What the task requires: Pick out all lines in the listing holding the string "bench" and copy them.

Source data:
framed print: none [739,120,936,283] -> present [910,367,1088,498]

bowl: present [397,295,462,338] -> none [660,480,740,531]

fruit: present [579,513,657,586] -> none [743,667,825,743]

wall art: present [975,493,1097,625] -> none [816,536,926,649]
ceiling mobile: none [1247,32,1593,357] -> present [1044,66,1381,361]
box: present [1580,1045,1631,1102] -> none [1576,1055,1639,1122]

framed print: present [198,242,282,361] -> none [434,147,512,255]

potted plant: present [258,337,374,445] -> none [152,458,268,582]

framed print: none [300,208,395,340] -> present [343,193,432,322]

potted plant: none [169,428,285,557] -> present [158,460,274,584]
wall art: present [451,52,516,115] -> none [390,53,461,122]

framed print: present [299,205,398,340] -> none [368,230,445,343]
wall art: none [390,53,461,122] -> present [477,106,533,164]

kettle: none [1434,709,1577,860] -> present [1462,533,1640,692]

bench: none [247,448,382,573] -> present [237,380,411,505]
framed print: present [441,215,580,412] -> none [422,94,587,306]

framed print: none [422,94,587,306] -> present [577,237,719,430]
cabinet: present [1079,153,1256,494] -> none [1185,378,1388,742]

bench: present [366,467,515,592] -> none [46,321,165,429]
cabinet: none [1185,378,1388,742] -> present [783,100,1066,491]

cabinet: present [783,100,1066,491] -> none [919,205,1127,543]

The completed task:
bench: none [247,448,382,573] -> present [237,380,411,505]
bench: present [366,467,515,592] -> none [46,321,165,429]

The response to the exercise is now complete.